**Work order:** Return every record verbatim, omitting all pictures.
──────── Data for the task
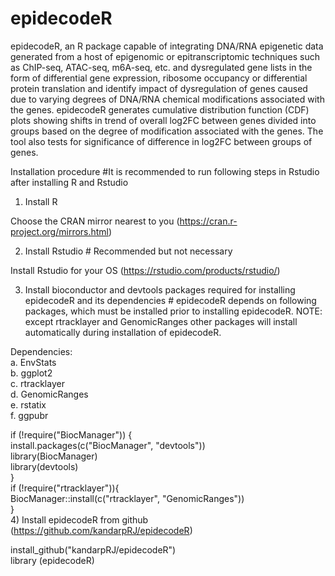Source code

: # epidecodeR

epidecodeR, an R package capable of integrating DNA/RNA epigenetic data generated from a host of epigenomic or epitranscriptomic techniques such as ChIP-seq, ATAC-seq, m6A-seq, etc. and dysregulated gene lists in the form of differential gene expression, ribosome occupancy or differential protein translation and identify impact of dysregulation of genes caused due to varying degrees of DNA/RNA chemical modifications associated with the genes. epidecodeR generates cumulative distribution function (CDF) plots showing shifts in trend of overall log2FC between genes divided into groups based on the degree of modification associated with the genes. The tool also tests for significance of difference in log2FC between groups of genes.

Installation procedure  #It is recommended to run following steps in Rstudio after installing R and Rstudio

1) Install R

Choose the CRAN mirror nearest to you (https://cran.r-project.org/mirrors.html)

2) Install Rstudio # Recommended but not necessary 

Install Rstudio for your OS (https://rstudio.com/products/rstudio/)

3) Install bioconductor and devtools packages required for installing epidecodeR and its dependencies # epidecodeR depends on following packages, which must be installed prior to installing epidecodeR. NOTE: except rtracklayer and GenomicRanges other packages will install automatically during installation of epidecodeR.

Dependencies:<br/>
  a. EnvStats<br/>
  b. ggplot2<br/>
  c. rtracklayer<br/>
  d. GenomicRanges<br/>
  e. rstatix<br/>
  f. ggpubr<br/>

if (!require("BiocManager")) {<br/>
  install.packages(c("BiocManager", "devtools"))<br/>
  library(BiocManager)<br/>
  library(devtools)<br/>
}
<br/>
if (!require("rtracklayer")){<br/>
  BiocManager::install(c("rtracklayer", "GenomicRanges"))<br/>
}
<br/>
4) Install epidecodeR from github (https://github.com/kandarpRJ/epidecodeR)

install_github("kandarpRJ/epidecodeR")<br/>
library (epidecodeR)
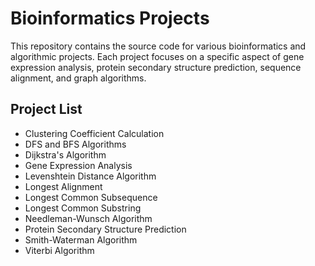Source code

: # Bioinformatics Projects

This repository contains the source code for various bioinformatics and algorithmic projects. Each project focuses on a specific aspect of gene expression analysis, protein secondary structure prediction, sequence alignment, and graph algorithms.

## Project List
- Clustering Coefficient Calculation
- DFS and BFS Algorithms
- Dijkstra's Algorithm
- Gene Expression Analysis
- Levenshtein Distance Algorithm
- Longest Alignment
- Longest Common Subsequence
- Longest Common Substring
- Needleman-Wunsch Algorithm
- Protein Secondary Structure Prediction
- Smith-Waterman Algorithm
- Viterbi Algorithm
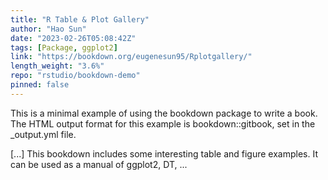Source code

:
 ```yaml
---
title: "R Table & Plot Gallery"
author: "Hao Sun"
date: "2023-02-26T05:08:42Z"
tags: [Package, ggplot2]
link: "https://bookdown.org/eugenesun95/Rplotgallery/"
length_weight: "3.6%"
repo: "rstudio/bookdown-demo"
pinned: false
---
```


<p>This is a minimal example of using the bookdown package to write a book.
The HTML output format for this example is bookdown::gitbook,
set in the _output.yml file.</p> [...] This bookdown includes some interesting table and figure examples. It can be used as a manual of ggplot2, DT, ...
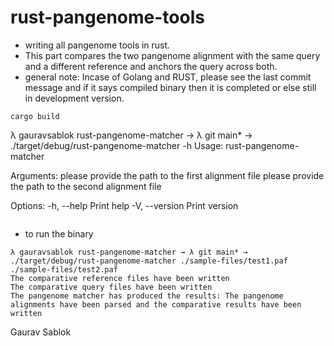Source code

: # rust-pangenome-tools
 - writing all pangenome tools in rust. 
 - This part compares the two pangenome alignment with the same query and a different reference and anchors the query across both. 
 - general note: Incase of Golang and RUST, please see the last commit message and if it says compiled binary then it is completed or else still in development version.

 ```
 cargo build
 
 ```
 λ gauravsablok rust-pangenome-matcher → λ git main* → ./target/debug/rust-pangenome-matcher -h
 Usage: rust-pangenome-matcher <PAFALIGNMENT1> <PAFALIGNMENT2>
 
 Arguments:
  <PAFALIGNMENT1>  please provide the path to the first alignment file
  <PAFALIGNMENT2>  please provide the path to the second alignment file

 Options:
  -h, --help     Print help
  -V, --version  Print version

 ```

 ```
 - to run the binary
 ```
λ gauravsablok rust-pangenome-matcher → λ git main* → ./target/debug/rust-pangenome-matcher ./sample-files/test1.paf ./sample-files/test2.paf
The comparative reference files have been written
The comparative query files have been written
The pangenome matcher has produced the results: The pangenome alignments have been parsed and the comparative results have been written

 ```
 Gaurav Sablok
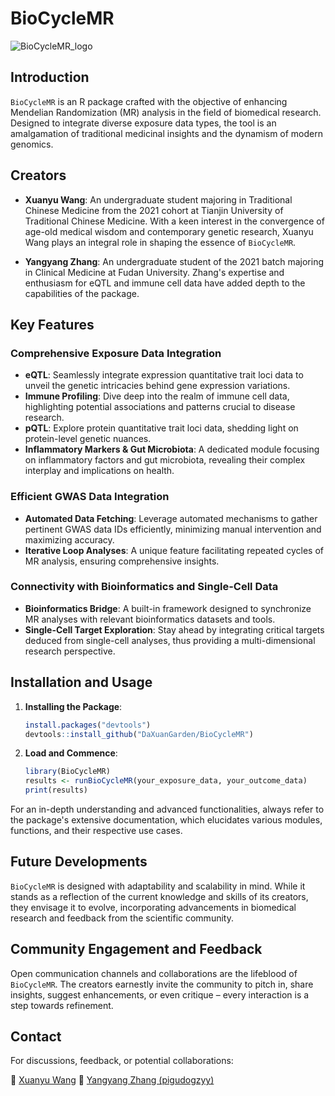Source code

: # BioCycleMR
![BioCycleMR_logo](https://github.com/DaXuanGarden/BioCycleMR/assets/140375963/f421447f-ccf5-4b3f-a384-b5ea677083a3)


## Introduction

`BioCycleMR` is an R package crafted with the objective of enhancing Mendelian Randomization (MR) analysis in the field of biomedical research. Designed to integrate diverse exposure data types, the tool is an amalgamation of traditional medicinal insights and the dynamism of modern genomics.

## Creators

- **Xuanyu Wang**: An undergraduate student majoring in Traditional Chinese Medicine from the 2021 cohort at Tianjin University of Traditional Chinese Medicine. With a keen interest in the convergence of age-old medical wisdom and contemporary genetic research, Xuanyu Wang plays an integral role in shaping the essence of `BioCycleMR`.

- **Yangyang Zhang**: An undergraduate student of the 2021 batch majoring in Clinical Medicine at Fudan University. Zhang's expertise and enthusiasm for eQTL and immune cell data have added depth to the capabilities of the package.

## Key Features

### Comprehensive Exposure Data Integration

- **eQTL**: Seamlessly integrate expression quantitative trait loci data to unveil the genetic intricacies behind gene expression variations.
- **Immune Profiling**: Dive deep into the realm of immune cell data, highlighting potential associations and patterns crucial to disease research.
- **pQTL**: Explore protein quantitative trait loci data, shedding light on protein-level genetic nuances.
- **Inflammatory Markers & Gut Microbiota**: A dedicated module focusing on inflammatory factors and gut microbiota, revealing their complex interplay and implications on health.

### Efficient GWAS Data Integration

- **Automated Data Fetching**: Leverage automated mechanisms to gather pertinent GWAS data IDs efficiently, minimizing manual intervention and maximizing accuracy.
- **Iterative Loop Analyses**: A unique feature facilitating repeated cycles of MR analysis, ensuring comprehensive insights.

### Connectivity with Bioinformatics and Single-Cell Data

- **Bioinformatics Bridge**: A built-in framework designed to synchronize MR analyses with relevant bioinformatics datasets and tools.
- **Single-Cell Target Exploration**: Stay ahead by integrating critical targets deduced from single-cell analyses, thus providing a multi-dimensional research perspective.

## Installation and Usage

1. **Installing the Package**:
   ```r
   install.packages("devtools")
   devtools::install_github("DaXuanGarden/BioCycleMR")
   ```

2. **Load and Commence**:
   ```r
   library(BioCycleMR)
   results <- runBioCycleMR(your_exposure_data, your_outcome_data)
   print(results)
   ```

For an in-depth understanding and advanced functionalities, always refer to the package's extensive documentation, which elucidates various modules, functions, and their respective use cases.

## Future Developments

`BioCycleMR` is designed with adaptability and scalability in mind. While it stands as a reflection of the current knowledge and skills of its creators, they envisage it to evolve, incorporating advancements in biomedical research and feedback from the scientific community.

## Community Engagement and Feedback

Open communication channels and collaborations are the lifeblood of `BioCycleMR`. The creators earnestly invite the community to pitch in, share insights, suggest enhancements, or even critique – every interaction is a step towards refinement.

## Contact

For discussions, feedback, or potential collaborations:

📧 [Xuanyu Wang](mailto:daxuan111000@163.com)
📧 [Yangyang Zhang (pigudogzyy)](pigudogzyy@gmail.com)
────────────────
**Answer section:**
Source code

: # epidecodeR

epidecodeR, an R package capable of integrating DNA/RNA epigenetic data generated from a host of epigenomic or epitranscriptomic techniques such as ChIP-seq, ATAC-seq, m6A-seq, etc. and dysregulated gene lists in the form of differential gene expression, ribosome occupancy or differential protein translation and identify impact of dysregulation of genes caused due to varying degrees of DNA/RNA chemical modifications associated with the genes. epidecodeR generates cumulative distribution function (CDF) plots showing shifts in trend of overall log2FC between genes divided into groups based on the degree of modification associated with the genes. The tool also tests for significance of difference in log2FC between groups of genes.

Installation procedure  #It is recommended to run following steps in Rstudio after installing R and Rstudio

1) Install R

Choose the CRAN mirror nearest to you (https://cran.r-project.org/mirrors.html)

2) Install Rstudio # Recommended but not necessary 

Install Rstudio for your OS (https://rstudio.com/products/rstudio/)

3) Install bioconductor and devtools packages required for installing epidecodeR and its dependencies # epidecodeR depends on following packages, which must be installed prior to installing epidecodeR. NOTE: except rtracklayer and GenomicRanges other packages will install automatically during installation of epidecodeR.

Dependencies:<br/>
  a. EnvStats<br/>
  b. ggplot2<br/>
  c. rtracklayer<br/>
  d. GenomicRanges<br/>
  e. rstatix<br/>
  f. ggpubr<br/>

if (!require("BiocManager")) {<br/>
  install.packages(c("BiocManager", "devtools"))<br/>
  library(BiocManager)<br/>
  library(devtools)<br/>
}
<br/>
if (!require("rtracklayer")){<br/>
  BiocManager::install(c("rtracklayer", "GenomicRanges"))<br/>
}
<br/>
4) Install epidecodeR from github (https://github.com/kandarpRJ/epidecodeR)

install_github("kandarpRJ/epidecodeR")<br/>
library (epidecodeR)
Source code

: # Bioinformatics Projects

This repository contains the source code for various bioinformatics and algorithmic projects. Each project focuses on a specific aspect of gene expression analysis, protein secondary structure prediction, sequence alignment, and graph algorithms.

## Project List
- Clustering Coefficient Calculation
- DFS and BFS Algorithms
- Dijkstra's Algorithm
- Gene Expression Analysis
- Levenshtein Distance Algorithm
- Longest Alignment
- Longest Common Subsequence
- Longest Common Substring
- Needleman-Wunsch Algorithm
- Protein Secondary Structure Prediction
- Smith-Waterman Algorithm
- Viterbi Algorithm
Source code

:
 ```yaml
---
title: "R Table & Plot Gallery"
author: "Hao Sun"
date: "2023-02-26T05:08:42Z"
tags: [Package, ggplot2]
link: "https://bookdown.org/eugenesun95/Rplotgallery/"
length_weight: "3.6%"
repo: "rstudio/bookdown-demo"
pinned: false
---
```


<p>This is a minimal example of using the bookdown package to write a book.
The HTML output format for this example is bookdown::gitbook,
set in the _output.yml file.</p> [...] This bookdown includes some interesting table and figure examples. It can be used as a manual of ggplot2, DT, ...
Source code

: # rust-pangenome-tools
 - writing all pangenome tools in rust. 
 - This part compares the two pangenome alignment with the same query and a different reference and anchors the query across both. 
 - general note: Incase of Golang and RUST, please see the last commit message and if it says compiled binary then it is completed or else still in development version.

 ```
 cargo build
 
 ```
 λ gauravsablok rust-pangenome-matcher → λ git main* → ./target/debug/rust-pangenome-matcher -h
 Usage: rust-pangenome-matcher <PAFALIGNMENT1> <PAFALIGNMENT2>
 
 Arguments:
  <PAFALIGNMENT1>  please provide the path to the first alignment file
  <PAFALIGNMENT2>  please provide the path to the second alignment file

 Options:
  -h, --help     Print help
  -V, --version  Print version

 ```

 ```
 - to run the binary
 ```
λ gauravsablok rust-pangenome-matcher → λ git main* → ./target/debug/rust-pangenome-matcher ./sample-files/test1.paf ./sample-files/test2.paf
The comparative reference files have been written
The comparative query files have been written
The pangenome matcher has produced the results: The pangenome alignments have been parsed and the comparative results have been written

 ```
 Gaurav Sablok
Source code

: # BioCycleMR
![BioCycleMR_logo](https://github.com/DaXuanGarden/BioCycleMR/assets/140375963/f421447f-ccf5-4b3f-a384-b5ea677083a3)


## Introduction

`BioCycleMR` is an R package crafted with the objective of enhancing Mendelian Randomization (MR) analysis in the field of biomedical research. Designed to integrate diverse exposure data types, the tool is an amalgamation of traditional medicinal insights and the dynamism of modern genomics.

## Creators

- **Xuanyu Wang**: An undergraduate student majoring in Traditional Chinese Medicine from the 2021 cohort at Tianjin University of Traditional Chinese Medicine. With a keen interest in the convergence of age-old medical wisdom and contemporary genetic research, Xuanyu Wang plays an integral role in shaping the essence of `BioCycleMR`.

- **Yangyang Zhang**: An undergraduate student of the 2021 batch majoring in Clinical Medicine at Fudan University. Zhang's expertise and enthusiasm for eQTL and immune cell data have added depth to the capabilities of the package.

## Key Features

### Comprehensive Exposure Data Integration

- **eQTL**: Seamlessly integrate expression quantitative trait loci data to unveil the genetic intricacies behind gene expression variations.
- **Immune Profiling**: Dive deep into the realm of immune cell data, highlighting potential associations and patterns crucial to disease research.
- **pQTL**: Explore protein quantitative trait loci data, shedding light on protein-level genetic nuances.
- **Inflammatory Markers & Gut Microbiota**: A dedicated module focusing on inflammatory factors and gut microbiota, revealing their complex interplay and implications on health.

### Efficient GWAS Data Integration

- **Automated Data Fetching**: Leverage automated mechanisms to gather pertinent GWAS data IDs efficiently, minimizing manual intervention and maximizing accuracy.
- **Iterative Loop Analyses**: A unique feature facilitating repeated cycles of MR analysis, ensuring comprehensive insights.

### Connectivity with Bioinformatics and Single-Cell Data

- **Bioinformatics Bridge**: A built-in framework designed to synchronize MR analyses with relevant bioinformatics datasets and tools.
- **Single-Cell Target Exploration**: Stay ahead by integrating critical targets deduced from single-cell analyses, thus providing a multi-dimensional research perspective.

## Installation and Usage

1. **Installing the Package**:
   ```r
   install.packages("devtools")
   devtools::install_github("DaXuanGarden/BioCycleMR")
   ```

2. **Load and Commence**:
   ```r
   library(BioCycleMR)
   results <- runBioCycleMR(your_exposure_data, your_outcome_data)
   print(results)
   ```

For an in-depth understanding and advanced functionalities, always refer to the package's extensive documentation, which elucidates various modules, functions, and their respective use cases.

## Future Developments

`BioCycleMR` is designed with adaptability and scalability in mind. While it stands as a reflection of the current knowledge and skills of its creators, they envisage it to evolve, incorporating advancements in biomedical research and feedback from the scientific community.

## Community Engagement and Feedback

Open communication channels and collaborations are the lifeblood of `BioCycleMR`. The creators earnestly invite the community to pitch in, share insights, suggest enhancements, or even critique – every interaction is a step towards refinement.

## Contact

For discussions, feedback, or potential collaborations:

📧 [Xuanyu Wang](mailto:daxuan111000@163.com)
📧 [Yangyang Zhang (pigudogzyy)](pigudogzyy@gmail.com)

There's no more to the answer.